## EXTRACT
*** Begin section ***
Use an `IValidateOptions<SecurityOptions>` validator or guard in the `JwtTokenService`
constructor so a weak key is rejected before any token is issued.
**Resolution**
_Unresolved._
### Security-004 — Search filter uses `uid=` while fallback DN construction uses `cn=`
| | |
|--|--|
| Severity | Medium |
| Category | Correctness & logic bugs |
| Status | Open |
| Location | `src/ScadaLink.Security/LdapAuthService.cs:66`, `:138`, `:157-159` |
**Description**
`AuthenticateAsync` and `ResolveUserDnAsync` build the search filter as
`(uid={username})`, but the no-service-account fallback in `ResolveUserDnAsync`
constructs the bind DN as `cn={username},{LdapSearchBase}`. The `SecurityOptions.LdapServiceAccountDn`
XML comment also documents the fallback as `cn={username},{LdapSearchBase}`. A directory
keyed on `uid` will succeed via search-then-bind but fail via the direct-bind fallback
(and vice versa). The attribute used for lookup is hard-coded and inconsistent across
the two code paths, so the two configuration modes are not interchangeable.
**Recommendation**
Introduce a single configurable `LdapUserIdAttribute` (default `uid`) and use it
consistently in both the search filter and the fallback DN. Update the XML doc to match.
**Resolution**
_Unresolved._
### Security-005 — DN injection in the no-service-account bind fallback
| | |
|--|--|
| Severity | Medium |
| Category | Security |
| Status | Open |
| Location | `src/ScadaLink.Security/LdapAuthService.cs:157-159` |
**Description**
When no service account is configured, the user-supplied `username` is interpolated
directly into a distinguished name: `$"cn={username},{LdapSearchBase}"`. `EscapeLdapFilter`
escapes *search-filter* metacharacters, but DN construction requires a different
escaping scheme (RFC 4514 — `,`, `+`, `"`, `\`, `<`, `>`, `;`, leading/trailing spaces).
No DN escaping is applied here. A username such as `victim,ou=admins` alters the DN
structure, allowing a caller to attempt a bind as a different DN than intended. Combined
with the `username.Contains('=')` shortcut at line 129 — which lets a caller supply a
full arbitrary DN — the fallback path gives the client undue control over the bind
identity.
**Recommendation**
Apply RFC 4514 DN-component escaping to `username` before interpolation, or use the
LDAP library's DN-builder API. Reconsider the `Contains('=')` shortcut — accepting a
raw DN from untrusted input is risky; restrict it or remove it.
*** End section ***
## STUDY QUESTIONS
a – Answer these questions using the security review:
(i) What default value is recommended for `LdapUserIdAttribute`?
(ii) Which RFC defines the escaping scheme required for DN construction?
(iii) At what line is the `username.Contains('=')` shortcut located?
b – Pick up the security review after its final sentence and continue it.
The records bear no relation to the security review.

## Items stored from a collection
*** Begin section ***
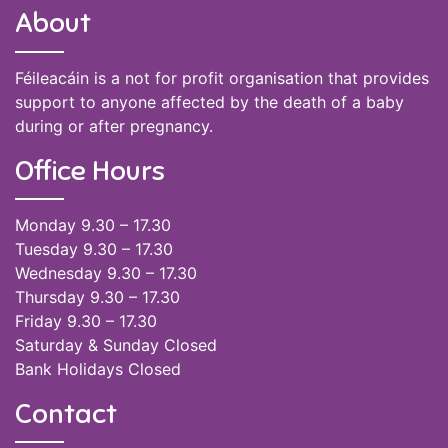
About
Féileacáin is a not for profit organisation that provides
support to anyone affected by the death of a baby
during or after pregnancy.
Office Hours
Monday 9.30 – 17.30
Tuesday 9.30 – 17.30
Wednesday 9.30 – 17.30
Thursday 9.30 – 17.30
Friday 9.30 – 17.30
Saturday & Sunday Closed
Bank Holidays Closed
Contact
*** End section ***
*** Begin section ***
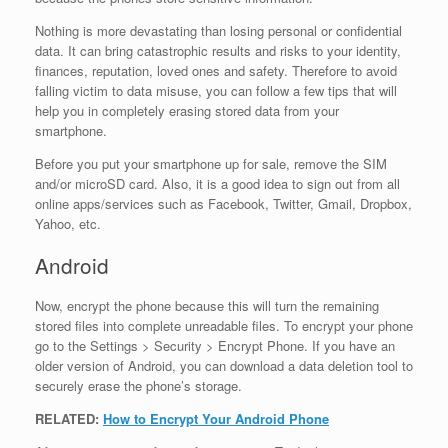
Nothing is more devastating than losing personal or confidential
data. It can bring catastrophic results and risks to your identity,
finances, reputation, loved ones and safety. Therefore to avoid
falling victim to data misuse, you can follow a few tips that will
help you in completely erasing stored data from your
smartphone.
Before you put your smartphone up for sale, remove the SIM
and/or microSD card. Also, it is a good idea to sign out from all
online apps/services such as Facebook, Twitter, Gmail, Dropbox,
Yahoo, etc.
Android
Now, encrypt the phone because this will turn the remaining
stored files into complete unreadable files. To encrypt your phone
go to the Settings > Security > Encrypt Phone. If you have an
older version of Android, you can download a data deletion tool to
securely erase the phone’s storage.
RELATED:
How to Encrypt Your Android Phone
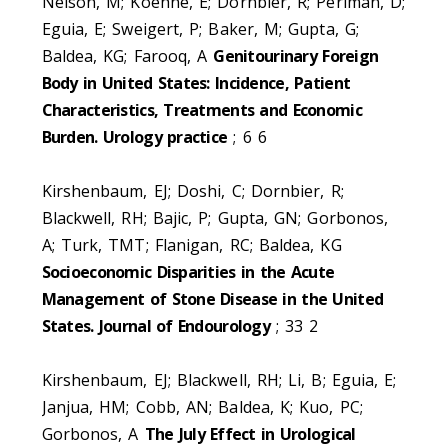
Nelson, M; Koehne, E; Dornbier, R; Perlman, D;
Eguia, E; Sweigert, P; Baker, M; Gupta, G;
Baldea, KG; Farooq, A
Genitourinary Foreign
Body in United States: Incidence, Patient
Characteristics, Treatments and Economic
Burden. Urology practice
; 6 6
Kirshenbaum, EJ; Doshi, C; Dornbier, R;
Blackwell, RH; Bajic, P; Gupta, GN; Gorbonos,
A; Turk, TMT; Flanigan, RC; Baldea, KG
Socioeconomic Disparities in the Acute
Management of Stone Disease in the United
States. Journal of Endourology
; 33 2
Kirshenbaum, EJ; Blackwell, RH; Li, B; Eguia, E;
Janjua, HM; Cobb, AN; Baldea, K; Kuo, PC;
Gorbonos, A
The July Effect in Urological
*** End section ***
*** Begin section ***
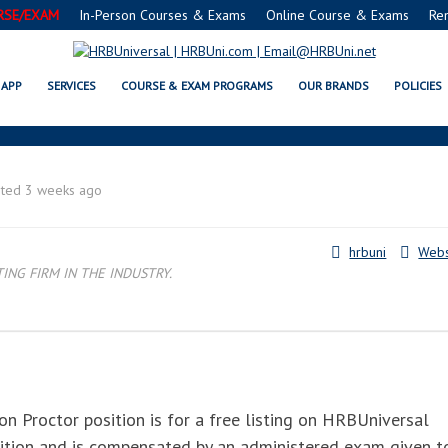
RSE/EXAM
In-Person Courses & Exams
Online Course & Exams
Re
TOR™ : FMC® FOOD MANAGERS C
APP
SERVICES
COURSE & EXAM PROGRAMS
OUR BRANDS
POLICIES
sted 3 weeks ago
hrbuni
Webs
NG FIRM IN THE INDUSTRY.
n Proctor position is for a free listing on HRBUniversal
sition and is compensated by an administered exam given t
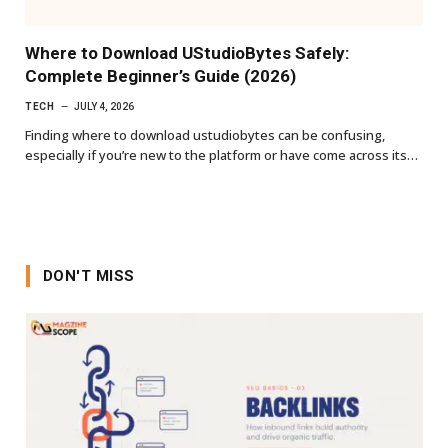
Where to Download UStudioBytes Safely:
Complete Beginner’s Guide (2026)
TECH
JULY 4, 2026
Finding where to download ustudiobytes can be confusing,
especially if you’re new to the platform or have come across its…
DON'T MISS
*** End section ***
## RESPONSES FOR EACH TASK
a –
(i) `uid`
(ii) RFC 4514
(iii) Line 129

b –
**Resolution**
_Unresolved._
### Security-006 — JWT validation disables issuer and audience checks
| | |
|--|--|
| Severity | Medium |
| Category | Security |
| Status | Open |
| Location | `src/ScadaLink.Security/JwtTokenService.cs:67-75`, `:56-59` |
**Description**
`ValidateToken` sets `ValidateIssuer = false` and `ValidateAudience = false`, and
`GenerateToken` never sets an `iss` or `aud`. With a shared symmetric HMAC key, any
other system or component that signs JWTs with the same key would produce tokens this
service accepts. While the design states the key is shared only between the two central
nodes, omitting issuer/audience binding removes a cheap defense-in-depth control and
makes accidental key reuse (e.g. the same secret used for another internal token)
silently exploitable.
**Recommendation**
Set a fixed `Issuer` and `Audience` (e.g. `"scadalink-central"`) when generating tokens
and enable `ValidateIssuer`/`ValidateAudience` with the matching expected values during
validation.
**Resolution**
_Unresolved._
### Security-007 — Idle-timeout claim is reset on every token refresh
| | |
|--|--|
| Severity | Medium |
| Category | Correctness & logic bugs |
| Status | Open |
| Location | `src/ScadaLink.Security/JwtTokenService.cs:40`, `:111-123` |
**Description**
The design states the 30-minute idle timeout is tracked via a "last-activity timestamp
in the token", and `IsIdleTimedOut` reads the `LastActivity` claim. But `RefreshToken`
calls `GenerateToken`, which unconditionally writes `LastActivity = DateTimeOffset.UtcNow`.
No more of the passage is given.